(Source data Opens)

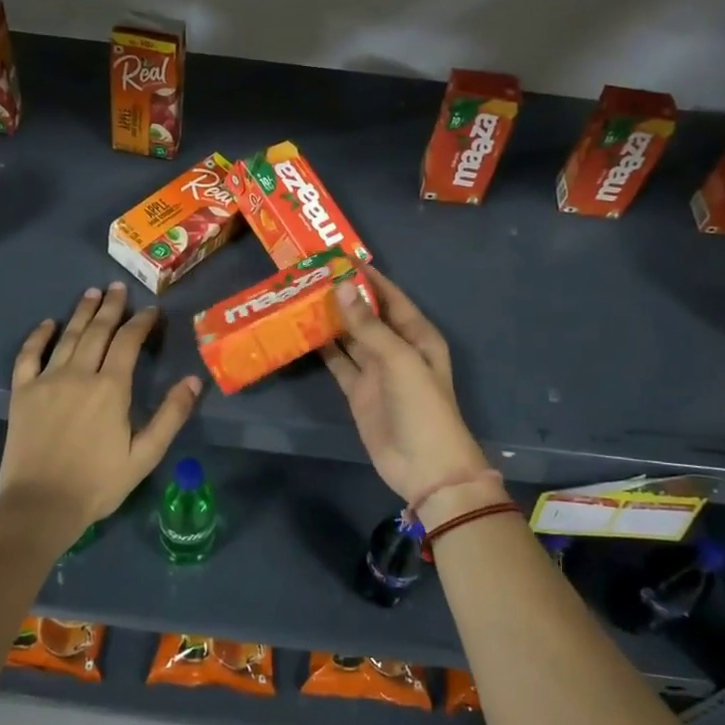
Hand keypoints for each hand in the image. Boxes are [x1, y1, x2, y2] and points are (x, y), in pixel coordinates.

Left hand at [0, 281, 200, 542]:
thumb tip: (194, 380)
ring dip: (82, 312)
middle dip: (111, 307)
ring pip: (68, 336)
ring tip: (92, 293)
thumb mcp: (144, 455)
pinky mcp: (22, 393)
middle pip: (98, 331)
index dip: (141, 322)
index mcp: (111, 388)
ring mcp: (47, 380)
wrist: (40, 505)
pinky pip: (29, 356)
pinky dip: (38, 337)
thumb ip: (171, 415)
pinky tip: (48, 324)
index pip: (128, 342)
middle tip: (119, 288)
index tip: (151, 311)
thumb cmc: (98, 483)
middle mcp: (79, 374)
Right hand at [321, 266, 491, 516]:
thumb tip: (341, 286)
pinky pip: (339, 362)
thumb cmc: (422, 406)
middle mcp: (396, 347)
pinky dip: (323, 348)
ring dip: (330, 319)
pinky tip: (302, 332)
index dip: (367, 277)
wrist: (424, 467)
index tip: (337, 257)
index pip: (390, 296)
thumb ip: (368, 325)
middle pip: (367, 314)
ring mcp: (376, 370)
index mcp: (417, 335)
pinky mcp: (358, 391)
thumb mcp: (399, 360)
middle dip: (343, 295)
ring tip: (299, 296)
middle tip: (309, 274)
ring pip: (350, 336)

(Source data Closes)
(Source data Opens)

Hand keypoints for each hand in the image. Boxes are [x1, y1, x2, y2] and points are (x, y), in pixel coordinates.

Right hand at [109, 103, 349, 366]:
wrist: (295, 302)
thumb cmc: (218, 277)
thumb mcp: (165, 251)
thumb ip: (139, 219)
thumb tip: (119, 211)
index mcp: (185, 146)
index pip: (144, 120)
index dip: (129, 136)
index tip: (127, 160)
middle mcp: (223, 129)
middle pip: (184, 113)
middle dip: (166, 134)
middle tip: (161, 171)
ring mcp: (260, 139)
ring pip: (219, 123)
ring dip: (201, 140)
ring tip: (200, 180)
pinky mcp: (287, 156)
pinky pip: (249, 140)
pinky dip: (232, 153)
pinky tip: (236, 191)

(Source data Closes)

Task brief: What you return should be exactly the lines above, starting at the one with "thumb cmc: (422, 406)" and ending at the one with "ring pip: (350, 336)", and nothing else.

The answer:
thumb cmc: (422, 406)
middle mcp: (396, 347)
pinky dip: (323, 348)
ring dip: (330, 319)
pinky tip: (302, 332)
index dip: (367, 277)
wrist: (424, 467)
index tip: (337, 257)
index pip: (390, 296)
thumb ip: (368, 325)
middle pip: (367, 314)
ring mcp: (376, 370)
index mcp: (417, 335)
pinky mcp: (358, 391)
thumb mcp: (399, 360)
middle dip: (343, 295)
ring tip: (299, 296)
middle tip: (309, 274)
ring pip: (350, 336)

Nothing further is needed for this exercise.